Simon Sundararaj (born 9 November 1937) is a retired Indian footballer who played as a midfielder for the India national team. He represented South India Railways in the club level. As a coach, he coached the Kerala state team to its first Santosh Trophy win in 1973.

==Early life==
Sundararaj was born on 9 November 1937, in Tanjore (now Thanjavur) in the erstwhile Madras Presidency, (now in Tamil Nadu) of British India. His uncle was a footballer who played for the local club, Tanjore United. Sundararaj, as a kid followed him to all his matches, and subsequently took to football. He holds a diploma in Physical education.

==Career==
Playing for the India national team, Sundararaj wore jersey number 23. He was the first from Tamil Nadu to play in the national team. At the club level, he played for Southern Railways.

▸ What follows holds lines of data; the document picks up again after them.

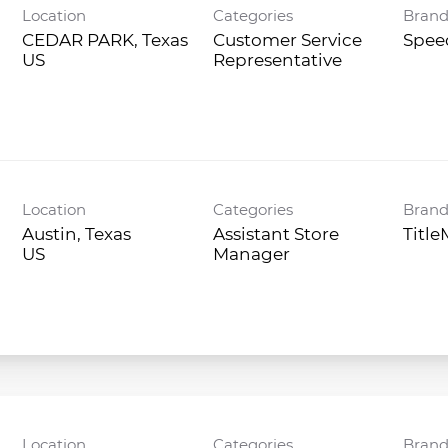
Location
Categories
Bran
CEDAR PARK, Texas
Customer Service
Spee
Representative
Location
Categories
Bran
Austin, Texas
Assistant Store
Titl
Manager
Location
Categories
Bran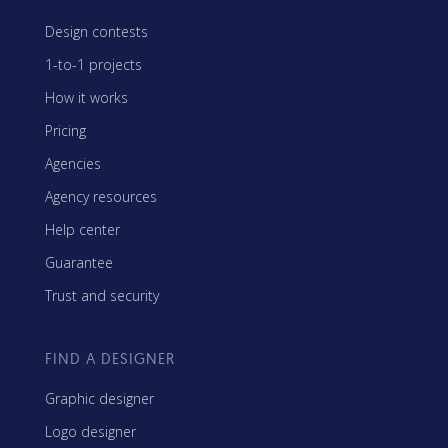
Design contests
1-to-1 projects
How it works
Pricing
Agencies
Agency resources
Help center
Guarantee
Trust and security
FIND A DESIGNER
Graphic designer
Logo designer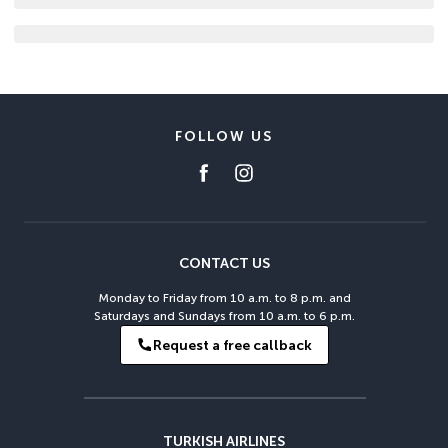
FOLLOW US
CONTACT US
Monday to Friday from 10 a.m. to 8 p.m. and
Saturdays and Sundays from 10 a.m. to 6 p.m.
Request a free callback
TURKISH AIRLINES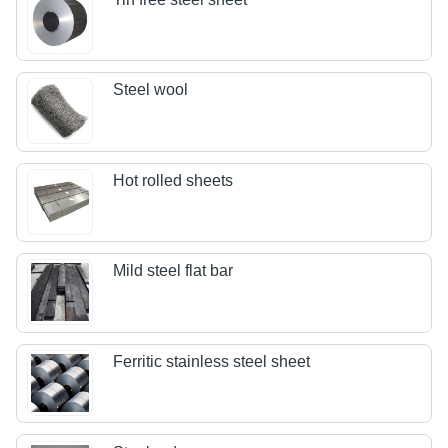
Steel wool
Hot rolled sheets
Mild steel flat bar
Ferritic stainless steel sheet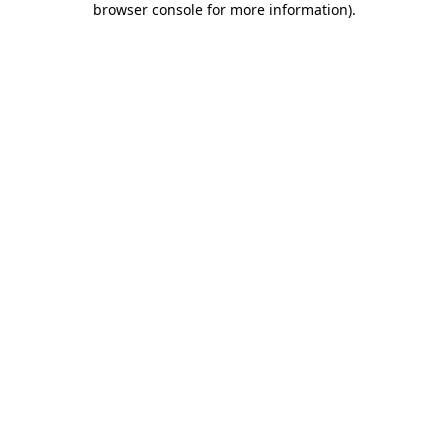
browser console for more information)
.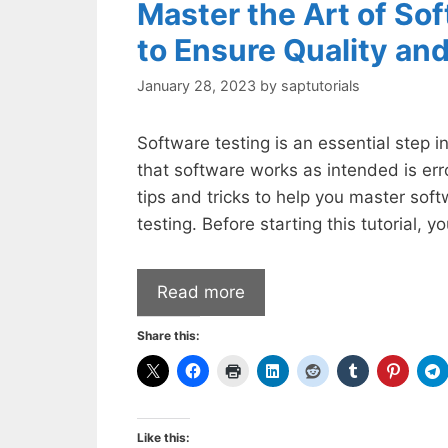
Master the Art of Sof
to Ensure Quality and
January 28, 2023
by
saptutorials
Software testing is an essential step 
that software works as intended is er
tips and tricks to help you master soft
testing. Before starting this tutorial, 
Read more
Share this:
Like this: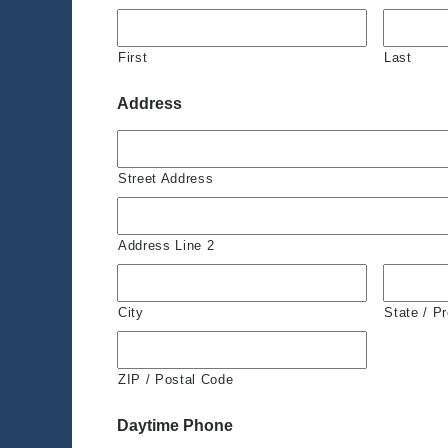
First
Last
Address
Street Address
Address Line 2
City
State / P
ZIP / Postal Code
Daytime Phone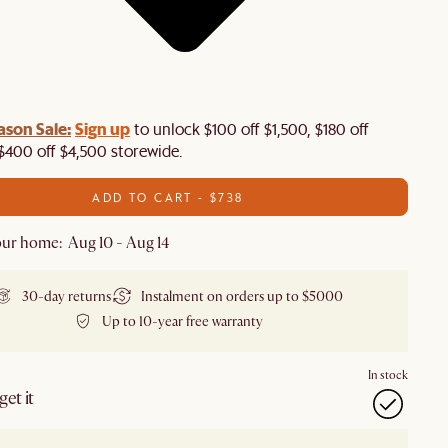
ason Sale:
Sign up
to unlock $100 off $1,500, $180 off
$400 off $4,500 storewide.​
ADD TO CART - $738
ur home: Aug 10 - Aug 14
30-day returns
Instalment on orders up to $5000
Up to 10-year free warranty
In stock
et it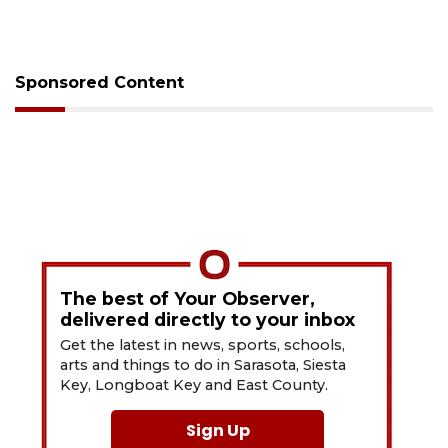
Sponsored Content
The best of Your Observer,
delivered directly to your inbox
Get the latest in news, sports, schools,
arts and things to do in Sarasota, Siesta
Key, Longboat Key and East County.
Sign Up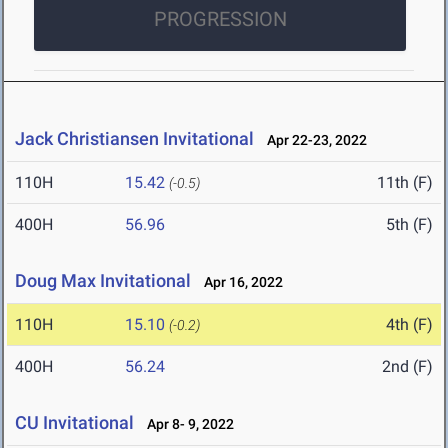
PROGRESSION
Jack Christiansen Invitational
Apr 22-23, 2022
110H
15.42
11th (F)
(-0.5)
400H
56.96
5th (F)
Doug Max Invitational
Apr 16, 2022
110H
15.10
4th (F)
(-0.2)
400H
56.24
2nd (F)
CU Invitational
Apr 8- 9, 2022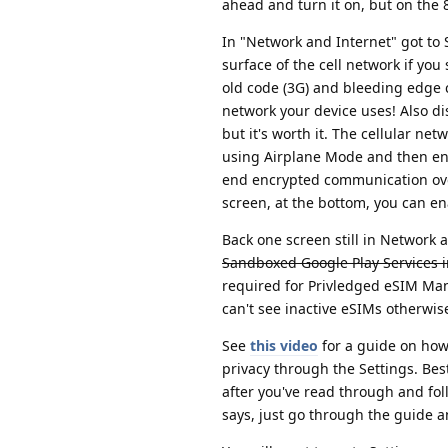
ahead and turn it on, but on the 8
In "Network and Internet" got to 
surface of the cell network if you
old code (3G) and bleeding edge 
network your device uses! Also di
but it's worth it. The cellular net
using Airplane Mode and then ena
end encrypted communication ove
screen, at the bottom, you can ena
Back one screen still in Network
Sandboxed Google Play Services i
required for Privledged eSIM Mana
can't see inactive eSIMs otherwi
See
this video
for a guide on how
privacy through the Settings. Best 
after you've read through and fol
says, just go through the guide an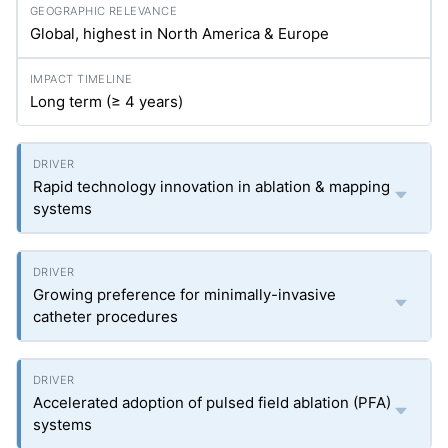
Global, highest in North America & Europe
Long term (≥ 4 years)
Rapid technology innovation in ablation & mapping
systems
Growing preference for minimally-invasive
catheter procedures
Accelerated adoption of pulsed field ablation (PFA)
systems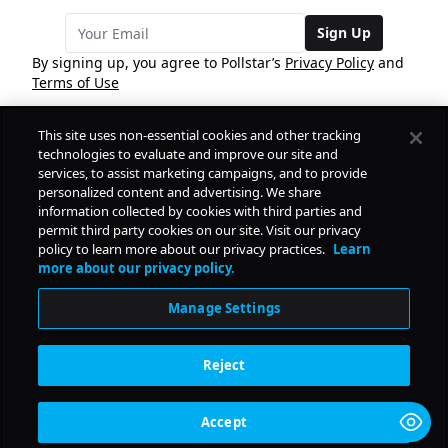
Sign Up
By signing up, you agree to Pollstar’s
Privacy Policy
and
Terms of Use
This site uses non-essential cookies and other tracking
COMPANY
technologies to evaluate and improve our site and
services, to assist marketing campaigns, and to provide
personalized content and advertising. We share
PRODUCTS
FREE
information collected by cookies with third parties and
permit third party cookies on our site. Visit our privacy
policy to learn more about our privacy practices.
Learn
Daily Pulse
RESOURCES
more about our privacy policy.
Subscribe
Manage Settings
CONTACT
Reject
SOCIAL
Accept
© Copyright
2026
Pollstar.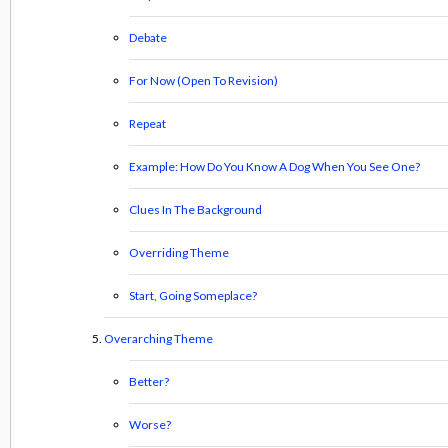
Debate
For Now (Open To Revision)
Repeat
Example: How Do You Know A Dog When You See One?
Clues In The Background
Overriding Theme
Start, Going Someplace?
Overarching Theme
Better?
Worse?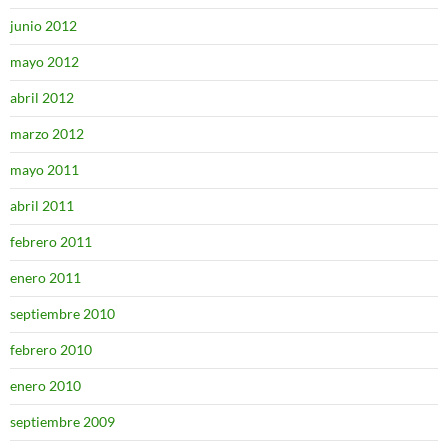
junio 2012
mayo 2012
abril 2012
marzo 2012
mayo 2011
abril 2011
febrero 2011
enero 2011
septiembre 2010
febrero 2010
enero 2010
septiembre 2009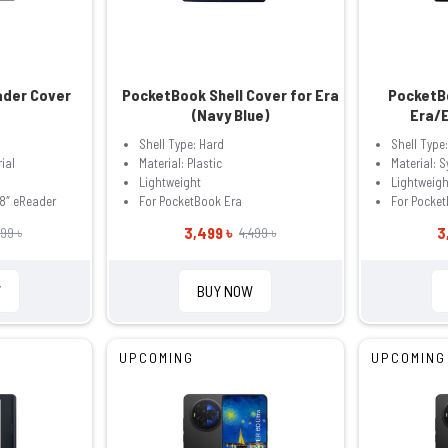
ader Cover
PocketBook Shell Cover for Era
PocketBo
(Navy Blue)
Era/E
Shell Type: Hard
Shell Type:
ial
Material: Plastic
Material: S
Lightweight
Lightweigh
8″ eReader
For PocketBook Era
For Pocket
3,499 ৳
3
99 ৳
4,499 ৳
W
BUY NOW
UPCOMING
UPCOMING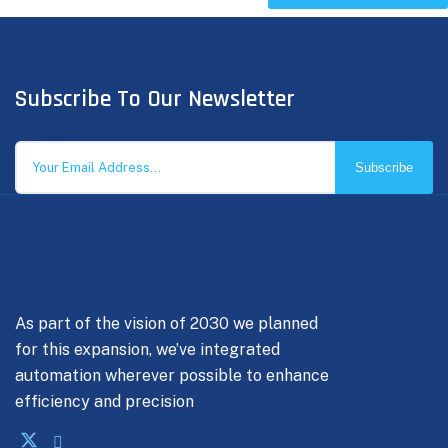
Subscribe To Our Newsletter
Subscribe
As part of the vision of 2030 we planned
for this expansion, we’ve integrated
automation wherever possible to enhance
efficiency and precision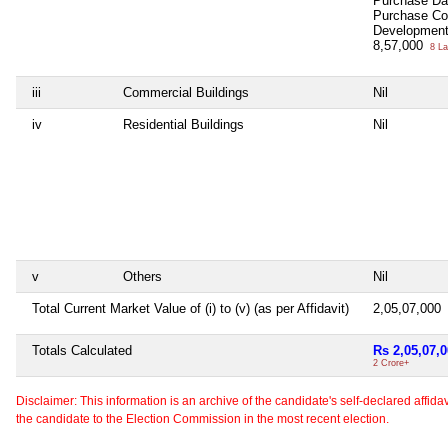
Purchase D
Purchase C
Development
8,57,000
8 La
iii
Commercial Buildings
Nil
iv
Residential Buildings
Nil
v
Others
Nil
Total Current Market Value of (i) to (v) (as per Affidavit)
2,05,07,000
Totals Calculated
Rs 2,05,07,
2 Crore+
Disclaimer: This information is an archive of the candidate's self-declared affidavit
the candidate to the Election Commission in the most recent election.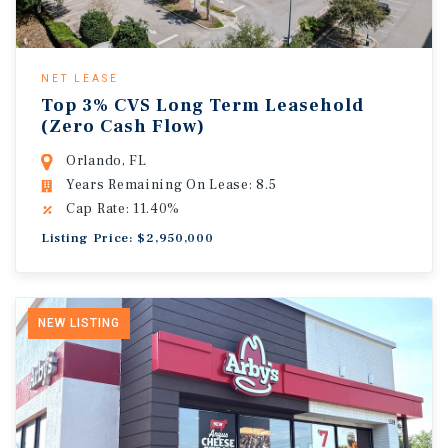
NET LEASE
Top 3% CVS Long Term Leasehold
(Zero Cash Flow)
Orlando, FL
Years Remaining On Lease: 8.5
Cap Rate: 11.40%
Listing Price: $2,950,000
NEW LISTING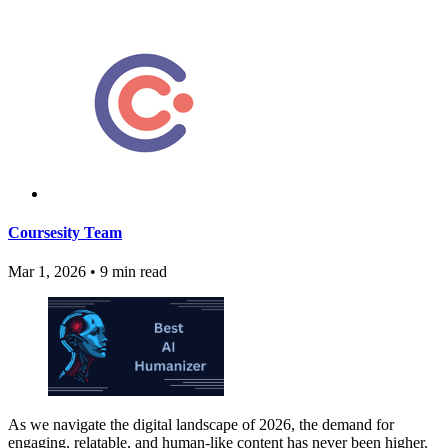
Coursesity Team
Mar 1, 2026
•
9 min read
As we navigate the digital landscape of 2026, the demand for
engaging, relatable, and human-like content has never been higher.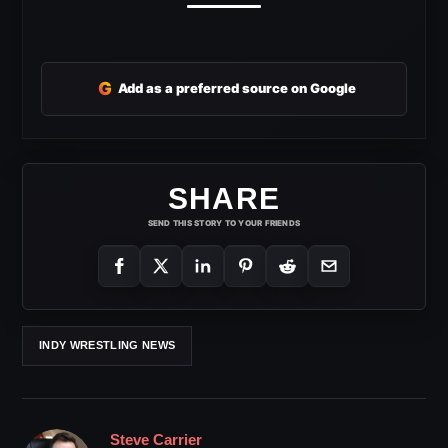
G
Add as a preferred source on Google
SHARE
SEND THIS STORY TO YOUR FRIENDS
INDY WRESTLING NEWS
Steve Carrier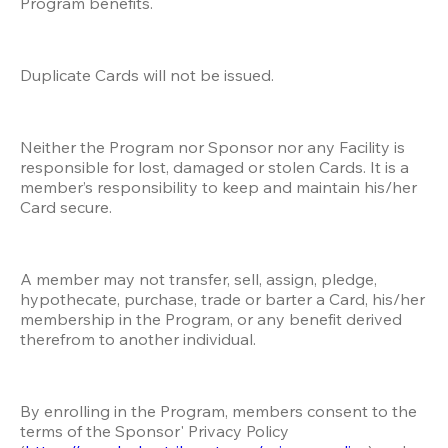
Program benefits.
Duplicate Cards will not be issued.
Neither the Program nor Sponsor nor any Facility is 
responsible for lost, damaged or stolen Cards. It is a 
member’s responsibility to keep and maintain his/her 
Card secure. 
A member may not transfer, sell, assign, pledge, 
hypothecate, purchase, trade or barter a Card, his/her 
membership in the Program, or any benefit derived 
therefrom to another individual.
By enrolling in the Program, members consent to the 
terms of the Sponsor' Privacy Policy 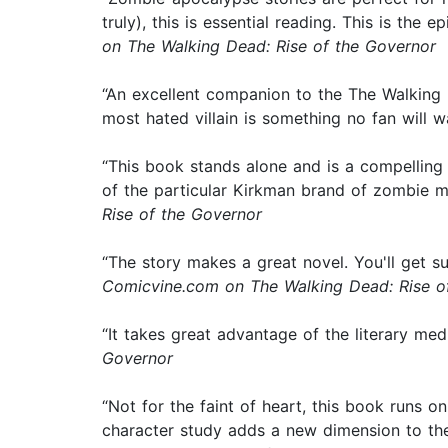
truly), this is essential reading. This is th
on The Walking Dead: Rise of the Governor
“An excellent companion to the The Walking D
most hated villain is something no fan will w
“This book stands alone and is a compelling 
of the particular Kirkman brand of zombie m
Rise of the Governor
“The story makes a great novel. You'll get su
Comicvine.com on The Walking Dead: Rise o
“It takes great advantage of the literary me
Governor
“Not for the faint of heart, this book runs o
character study adds a new dimension to the 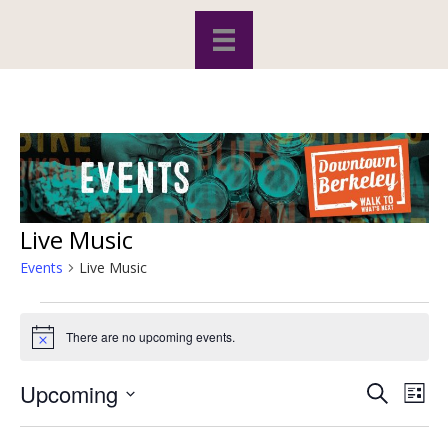
Live Music
Events
Live Music
Events
There are no upcoming events.
N
o
t
Upcoming
S
E
E
i
L
c
e
S
i
v
e
a
v
s
e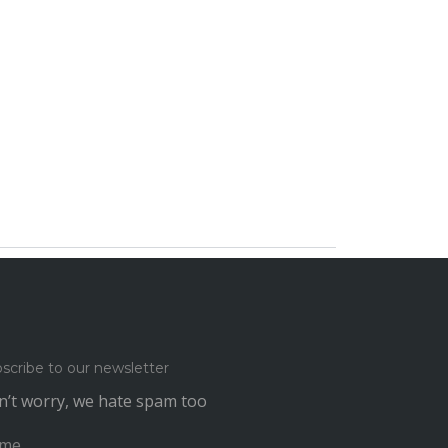
scribe to our newsletter
’t worry, we hate spam too
me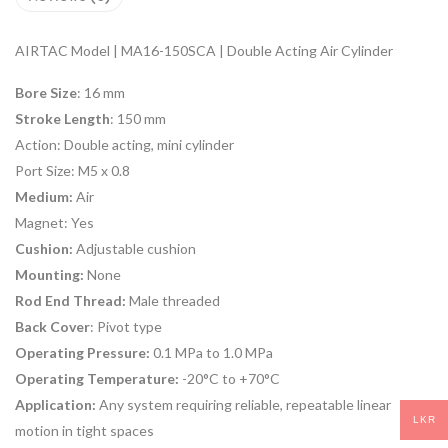
AIRTAC Model | MA16-150SCA | Double Acting Air Cylinder
Bore Size
: 16 mm
Stroke Length
: 150 mm
Action:
Double acting, mini cylinder
Port Size:
M5 x 0.8
Medium:
Air
Magnet:
Yes
Cushion:
Adjustable cushion
Mounting:
None
Rod End Thread:
Male threaded
Back Cover
: Pivot type
Operating Pressure:
0.1 MPa to 1.0 MPa
Operating Temperature:
-20°C to +70°C
Application:
Any system requiring reliable, repeatable linear
LKR
motion in tight spaces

India qualified for the 1960 Olympics in Rome, as the only Asian team. India entered the Olympics winning the Asian qualifiers beating a higher ranked Indonesian team 6–3 on aggregate. Sundararaj finished the tournament scoring three goals. In the group stage at the Games, India played its first match against Hungary losing the match 1–2. The next match against France was drawn at 1–1. Failing to qualify for the next round, India played its final group stage match Peru and lost the match 1–2. Sundararaj scored India's lone goal in the match with a 30-yard strike. Ever since, India failed to qualify for the Olympic Games. This made Sundararaj the last Indian to score at the Games. Following a cartilage tear that he sustained during the Madras United Club tournament the following year, he lost his place in the team that won the gold at the 1962 Asian Games in Jakarta.

Following his playing career, Sundararaj qualified himself as a coach at the Netaji Subhas National Institute of Sports, Patiala. He coached and managed the Kerala state team that won its first Santosh Trophy in 1973.